**Exercise details:**
Recast all of the data below as a JSON list of strings, one string per line, omitting blank lines and leaving out the pictures.

[Begin Entries]

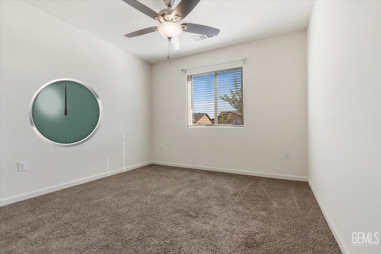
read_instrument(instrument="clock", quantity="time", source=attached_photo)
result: 12:00
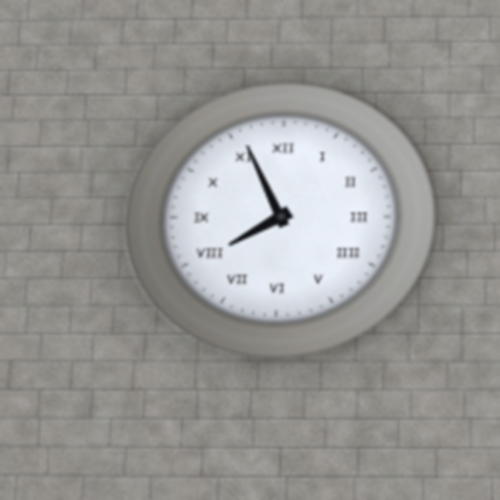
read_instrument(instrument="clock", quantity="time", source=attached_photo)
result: 7:56
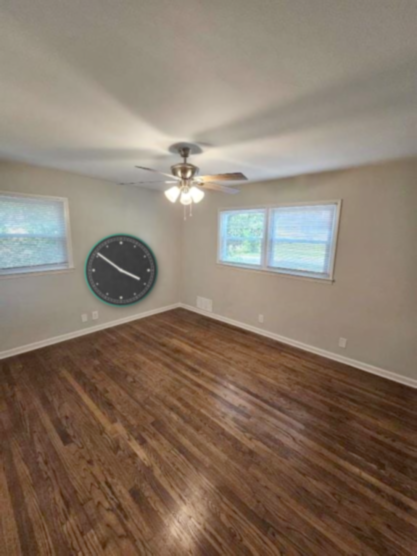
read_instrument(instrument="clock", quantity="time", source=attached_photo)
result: 3:51
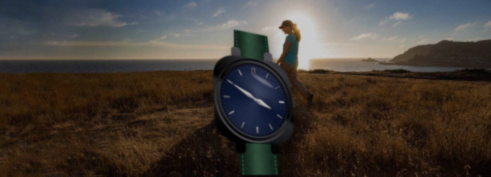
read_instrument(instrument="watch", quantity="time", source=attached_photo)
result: 3:50
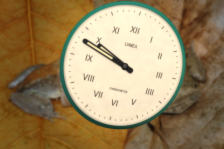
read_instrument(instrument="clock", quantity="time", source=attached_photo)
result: 9:48
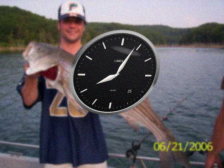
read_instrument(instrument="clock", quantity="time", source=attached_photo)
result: 8:04
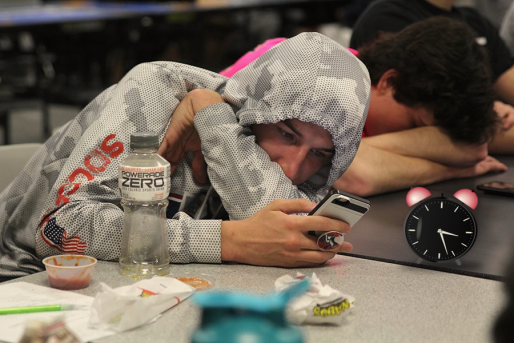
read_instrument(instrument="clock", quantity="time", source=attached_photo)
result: 3:27
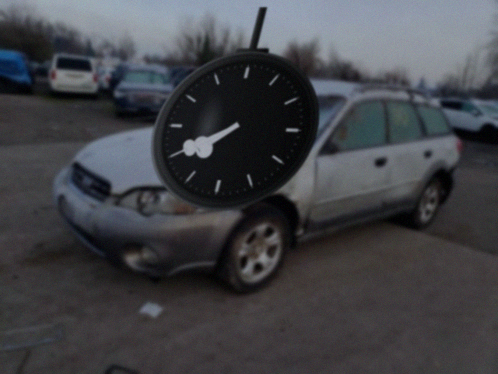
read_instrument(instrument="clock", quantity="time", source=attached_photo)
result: 7:40
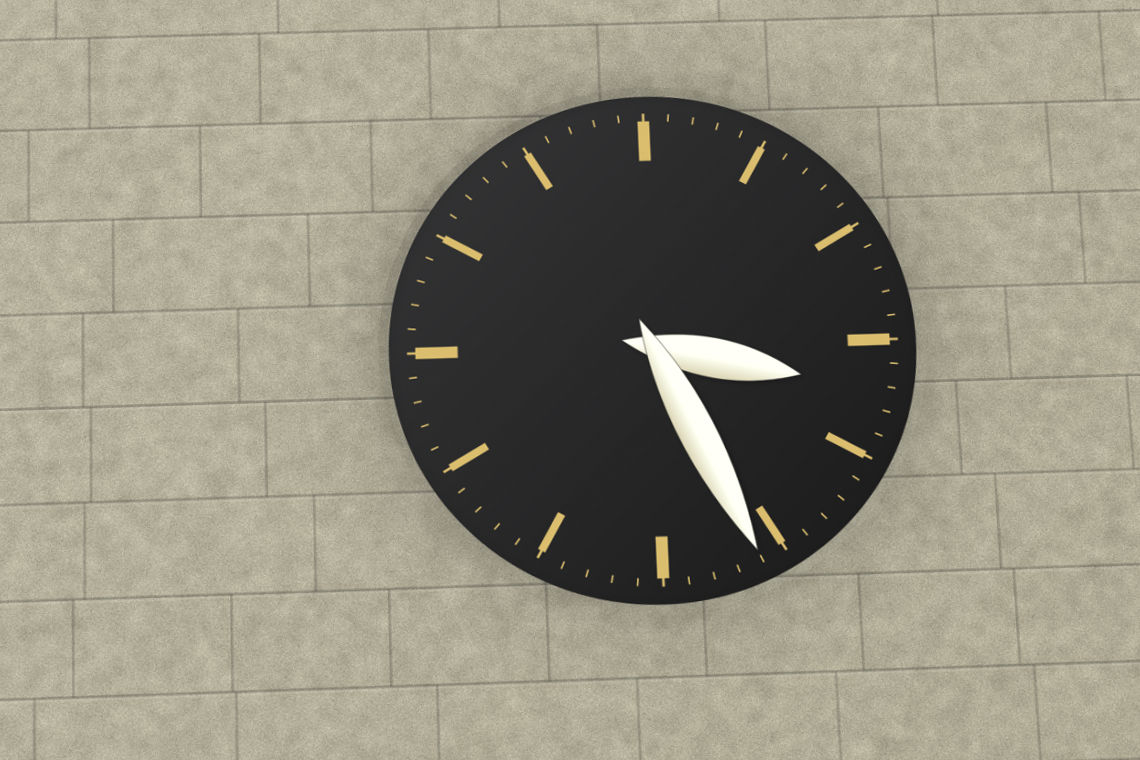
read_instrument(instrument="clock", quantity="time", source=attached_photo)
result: 3:26
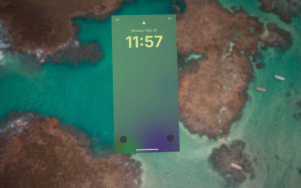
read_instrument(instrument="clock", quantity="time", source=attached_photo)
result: 11:57
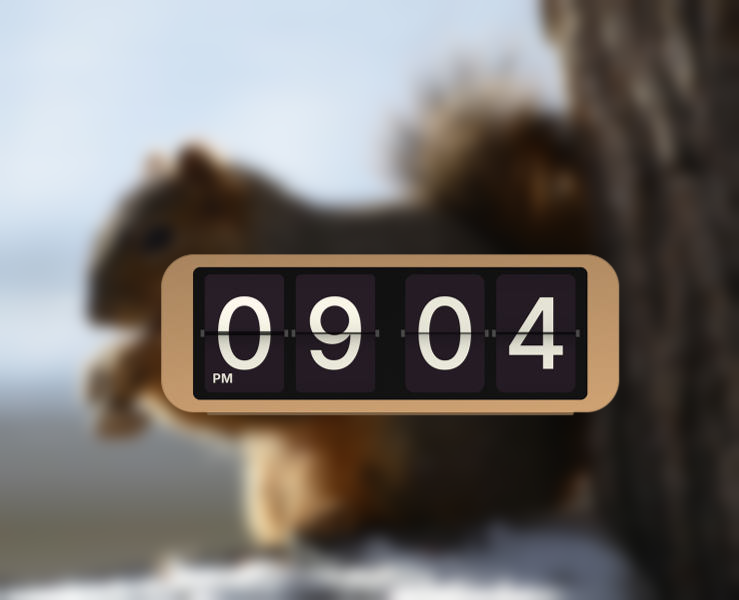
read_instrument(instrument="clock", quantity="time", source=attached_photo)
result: 9:04
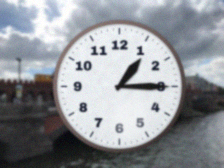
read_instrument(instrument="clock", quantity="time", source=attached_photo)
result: 1:15
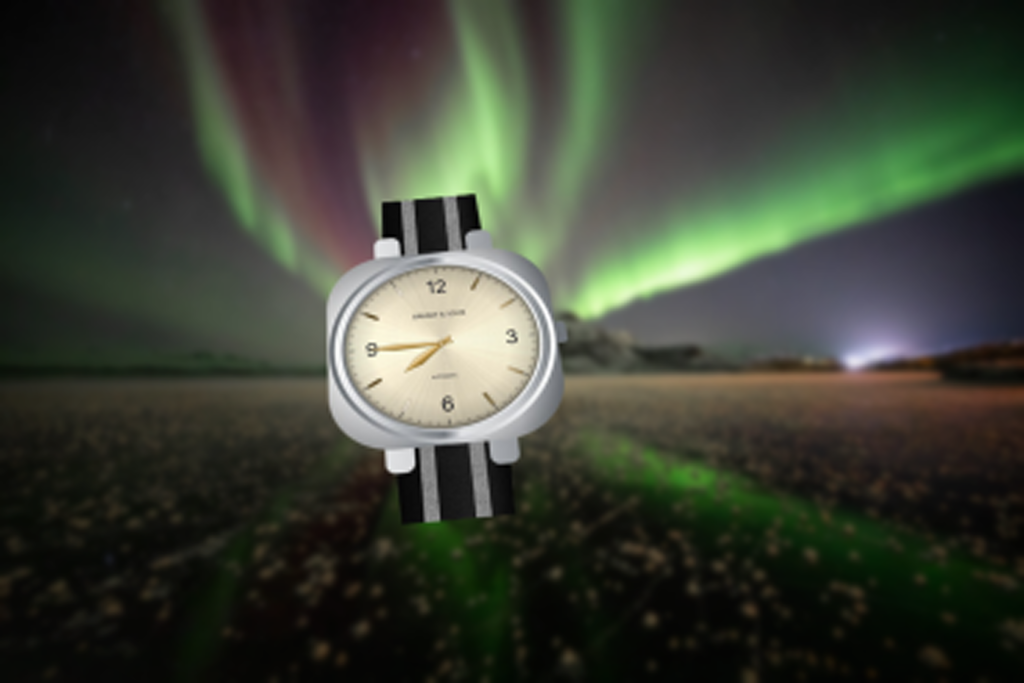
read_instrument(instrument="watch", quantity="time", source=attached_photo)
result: 7:45
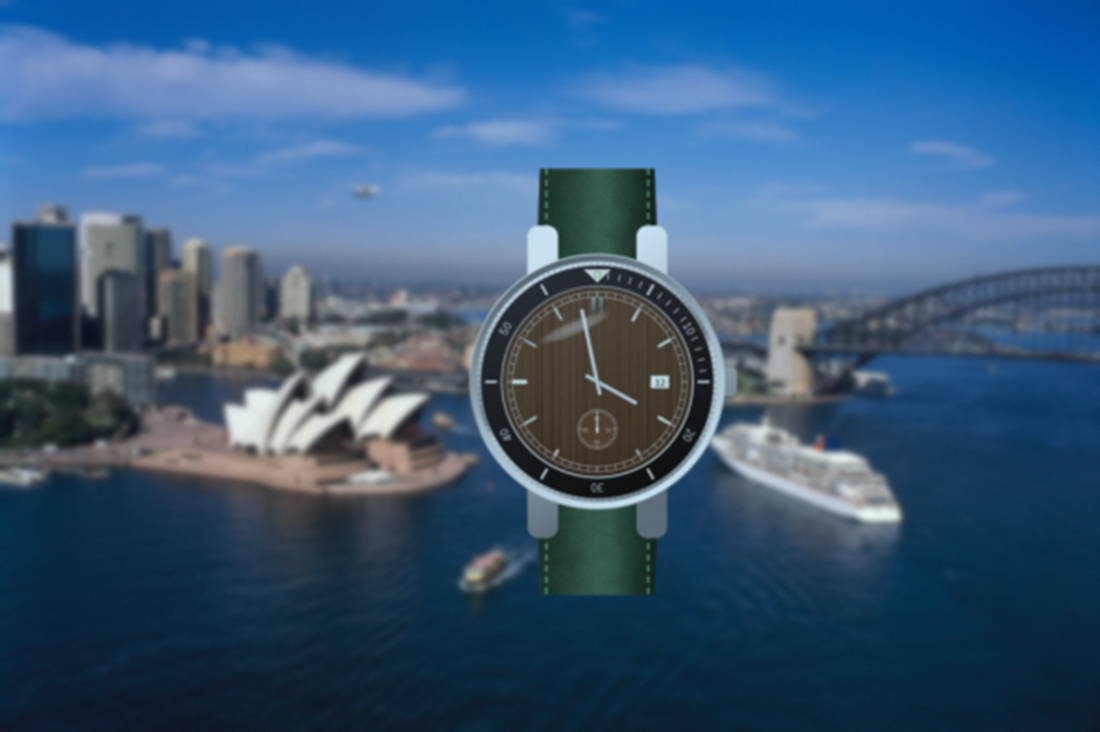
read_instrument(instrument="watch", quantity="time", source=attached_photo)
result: 3:58
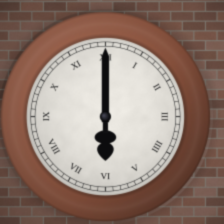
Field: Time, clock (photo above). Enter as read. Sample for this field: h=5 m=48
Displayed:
h=6 m=0
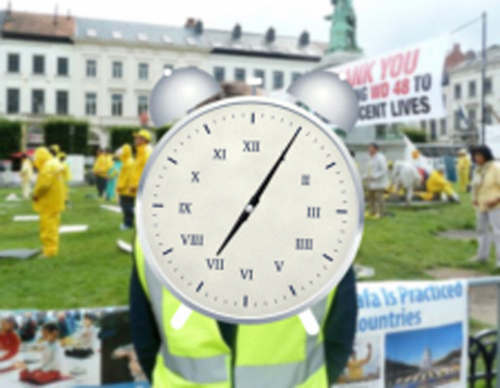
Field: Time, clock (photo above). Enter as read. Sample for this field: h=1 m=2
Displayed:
h=7 m=5
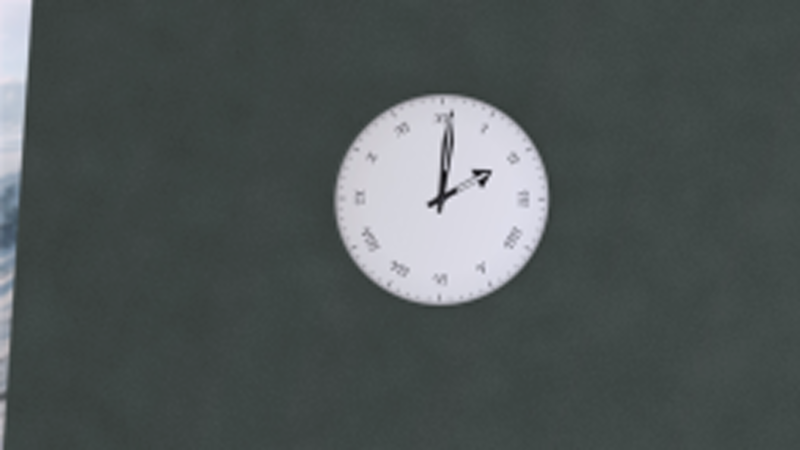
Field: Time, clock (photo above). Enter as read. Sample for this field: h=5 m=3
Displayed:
h=2 m=1
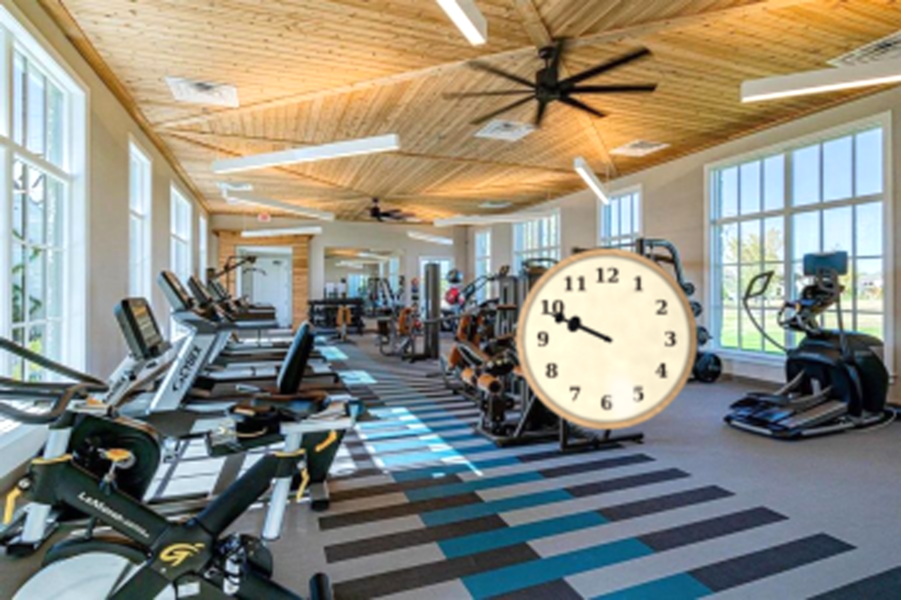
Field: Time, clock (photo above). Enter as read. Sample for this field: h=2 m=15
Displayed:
h=9 m=49
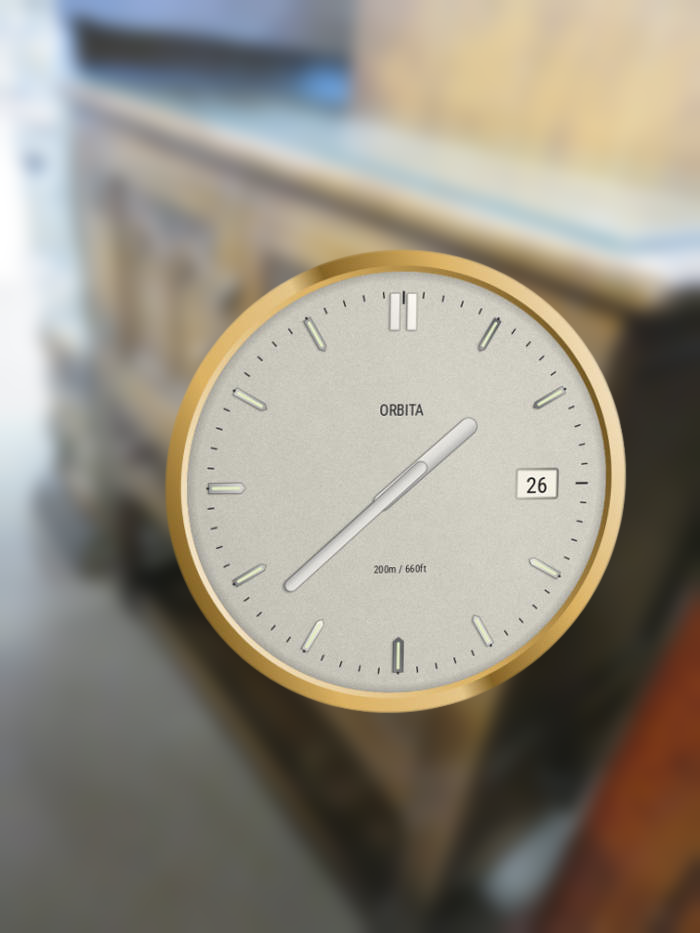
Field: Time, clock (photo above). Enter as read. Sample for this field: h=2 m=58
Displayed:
h=1 m=38
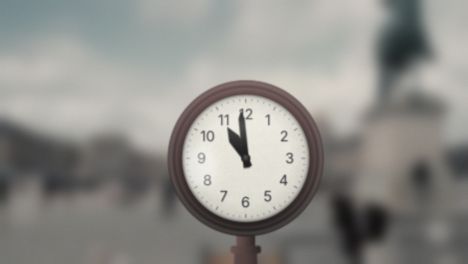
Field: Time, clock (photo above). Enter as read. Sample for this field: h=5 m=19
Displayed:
h=10 m=59
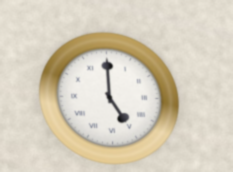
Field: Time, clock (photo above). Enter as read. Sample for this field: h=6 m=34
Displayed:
h=5 m=0
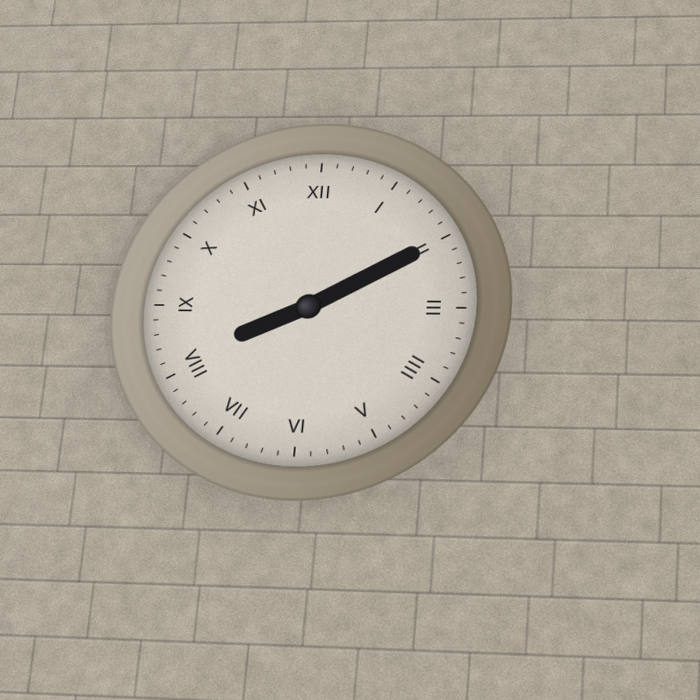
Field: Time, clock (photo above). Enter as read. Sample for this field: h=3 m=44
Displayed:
h=8 m=10
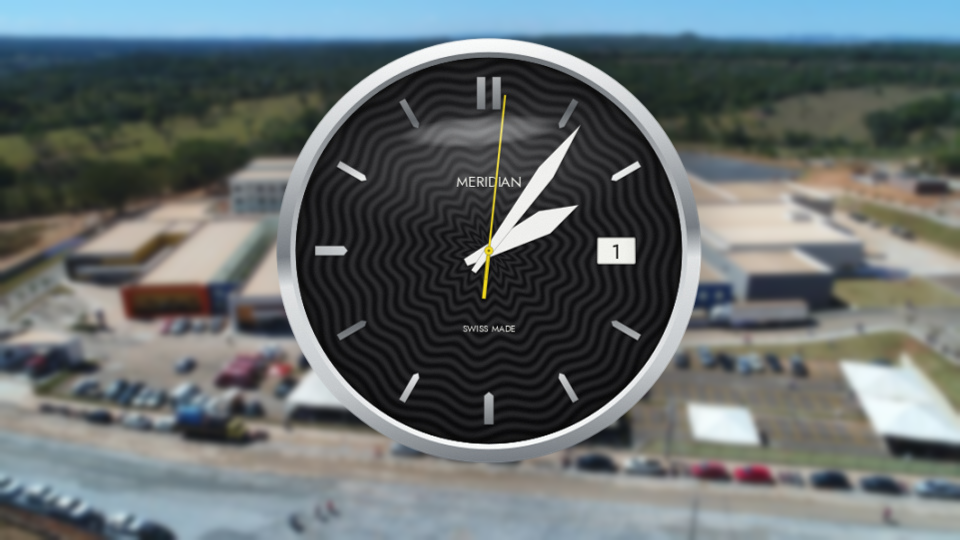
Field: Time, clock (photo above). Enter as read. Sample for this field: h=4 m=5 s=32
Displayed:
h=2 m=6 s=1
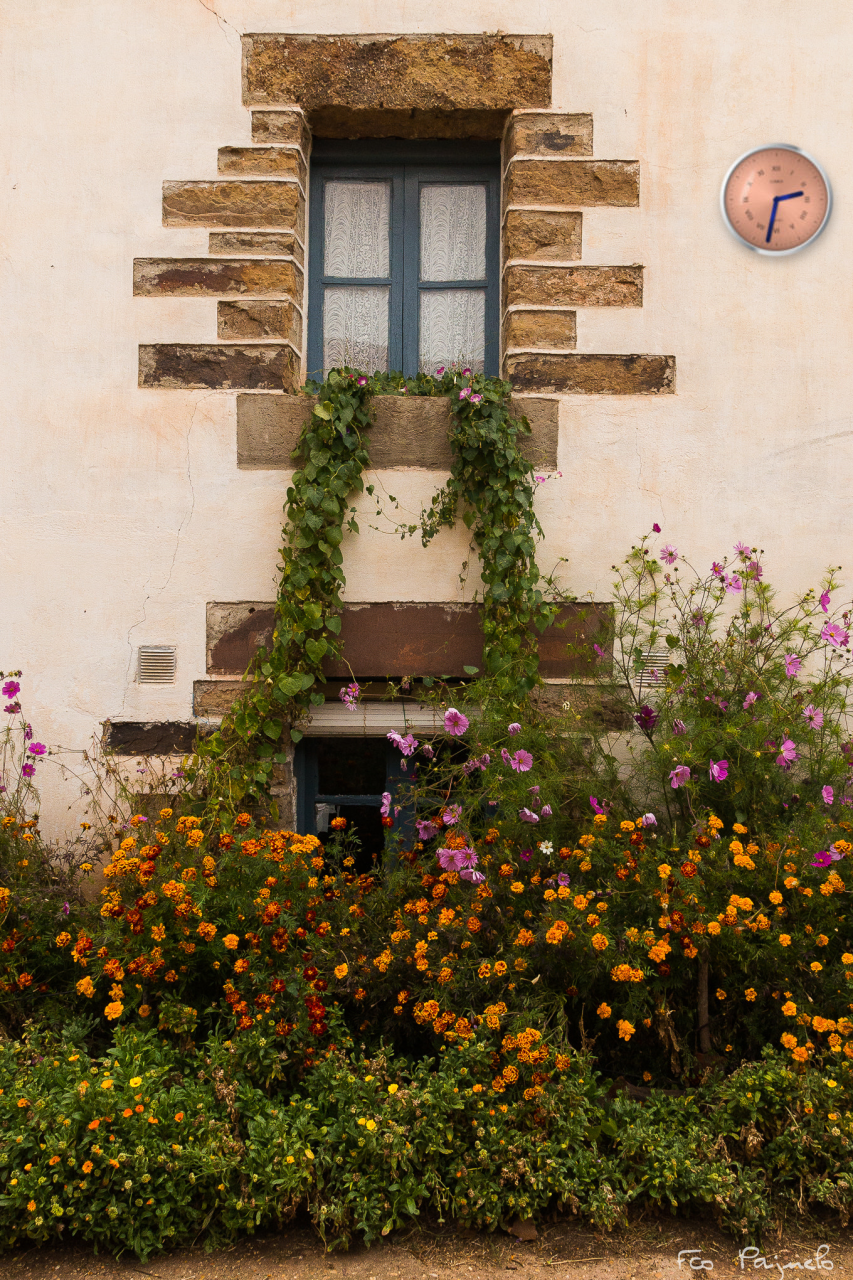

[End Entries]

**Expected answer:**
[
  "read_instrument(instrument=\"clock\", quantity=\"time\", source=attached_photo)",
  "result: 12:00",
  "read_instrument(instrument=\"clock\", quantity=\"time\", source=attached_photo)",
  "result: 7:56",
  "read_instrument(instrument=\"clock\", quantity=\"time\", source=attached_photo)",
  "result: 3:51",
  "read_instrument(instrument=\"watch\", quantity=\"time\", source=attached_photo)",
  "result: 3:50",
  "read_instrument(instrument=\"clock\", quantity=\"time\", source=attached_photo)",
  "result: 9:48",
  "read_instrument(instrument=\"clock\", quantity=\"time\", source=attached_photo)",
  "result: 8:04",
  "read_instrument(instrument=\"clock\", quantity=\"time\", source=attached_photo)",
  "result: 3:27",
  "read_instrument(instrument=\"clock\", quantity=\"time\", source=attached_photo)",
  "result: 7:40",
  "read_instrument(instrument=\"clock\", quantity=\"time\", source=attached_photo)",
  "result: 3:26",
  "read_instrument(instrument=\"clock\", quantity=\"time\", source=attached_photo)",
  "result: 11:57",
  "read_instrument(instrument=\"clock\", quantity=\"time\", source=attached_photo)",
  "result: 9:04",
  "read_instrument(instrument=\"clock\", quantity=\"time\", source=attached_photo)",
  "result: 1:15",
  "read_instrument(instrument=\"watch\", quantity=\"time\", source=attached_photo)",
  "result: 7:45",
  "read_instrument(instrument=\"watch\", quantity=\"time\", source=attached_photo)",
  "result: 3:58",
  "Field: Time, clock (photo above). Enter as read. Sample for this field: h=5 m=48",
  "Displayed:",
  "h=6 m=0",
  "Field: Time, clock (photo above). Enter as read. Sample for this field: h=1 m=2",
  "Displayed:",
  "h=7 m=5",
  "Field: Time, clock (photo above). Enter as read. Sample for this field: h=5 m=3",
  "Displayed:",
  "h=2 m=1",
  "Field: Time, clock (photo above). Enter as read. Sample for this field: h=2 m=15",
  "Displayed:",
  "h=9 m=49",
  "Field: Time, clock (photo above). Enter as read. Sample for this field: h=2 m=58",
  "Displayed:",
  "h=1 m=38",
  "Field: Time, clock (photo above). Enter as read. Sample for this field: h=5 m=19",
  "Displayed:",
  "h=10 m=59",
  "Field: Time, clock (photo above). Enter as read. Sample for this field: h=6 m=34",
  "Displayed:",
  "h=5 m=0",
  "Field: Time, clock (photo above). Enter as read. Sample for this field: h=3 m=44",
  "Displayed:",
  "h=8 m=10",
  "Field: Time, clock (photo above). Enter as read. Sample for this field: h=4 m=5 s=32",
  "Displayed:",
  "h=2 m=6 s=1"
]